None of the U.S. officials from the Bush and Obama administrations who unleashed Blackwater and other mercenary forces across the globe are being forced to answer for their role in creating the conditions for the Nisour Square shootings and other deadly incidents involving private contractors. Just as the main architect of the CIA interrogation program, Jose Rodriguez, is on a book tour for his propagandistic love letter to torture, Hard Measures: How Aggressive CIA Actions After 9/11 Saved American Lives, so too is Erik Prince pushing his own revisionist memoir, Civilian Warriors: The Inside Story of Blackwater and the Unsung Heroes of the War on Terror.
geek tragedy
(68,868 posts)Prince, while a lowlife, wasn't there firing a weapon so unclear how he could have been charged.
And his complaint that Obama officials aren't being prosecuted for a 2007 crime is bizarre.
Raine1967
(11,589 posts)The intercept is really proving to be a libertarian version of the Blaze
or something.
Luminous Animal
(27,310 posts)First, employers are seen as directing the behavior of their employees and accordingly, must share in the good as well as the bad results of that behavior. By the same token that an employer is legally entitled to the rewards of an employee's labor (profit), an employer also has the legal liability if that same behavior results in harm.
Second, when someone is injured or harmed and needs to be compensated, who is the most likely to pay: the employee or the employer? Fair or not, the legal system is interested in making the victim whole, and assigning liability to the employer rather than the employee has the best chance of meeting that goal.

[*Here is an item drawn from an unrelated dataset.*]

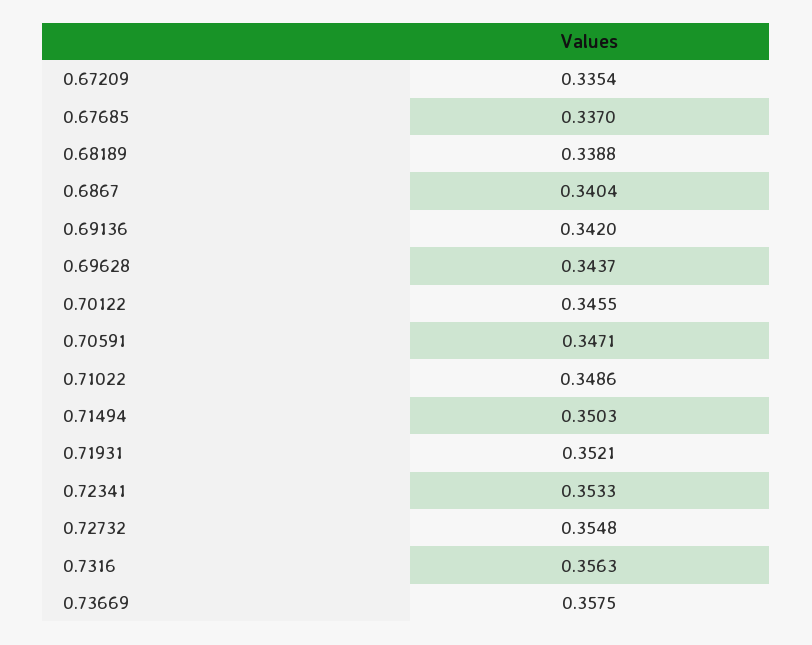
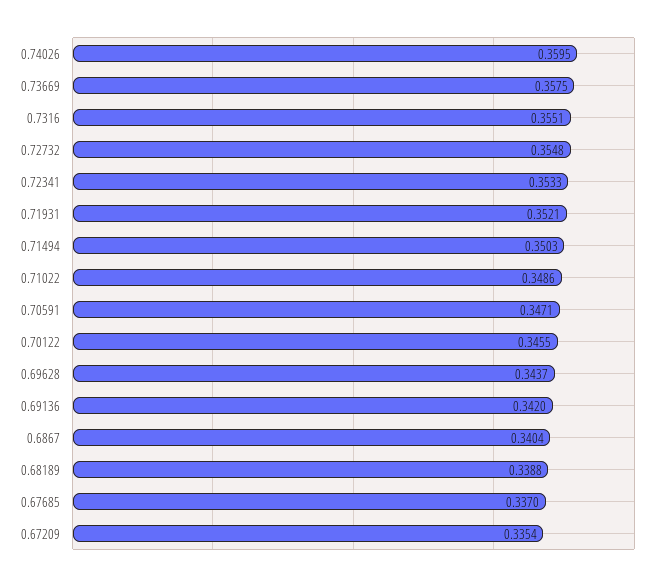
0.7316: 0.3563 -> 0.3551
0.74026: none -> 0.3595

http://smallbusiness.findlaw.com/liability-and-insurance/an-employer-s-liability-for-employee-s-acts.html
And Obama, after taking office, continued using Blackwater, and other mercenary operatives to wage war to conduct covert "dirty wars", including assassinations, all over the globe.
geek tragedy
(68,868 posts)and criminal law?
Respondeat superior is not the rule in criminal cases.
Whom did Obama assassinate using Blackwater?
Luminous Animal
(27,310 posts)sabrina 1
(62,325 posts)for the actions of their mercs, oops, sorry, 'contractors' will NEVER pay the price of their horrific crimes against humanity. Just like Abu Ghraib. And if you think the very smart loved ones of the victims of this particular crime don't know WHO is responsible you haven't been following this story since its beginning.
But hey, let's defend one of the most incredibly insane Fundy war criminal right here on DU. There WAS a time here on DU, infact around 2007, when we knew who was ACTUALLY responsible for the crimes of the Mercenaries overseen by their bosses, from Caci, Blackwater among others. But something seems to have created a certain 'blindness' to what we KNEW and what Jeremy Scahill among others, consistently reported on and are STILL reporting on.
I wonder what that is?? 2007! Maybe there is a clue there, no?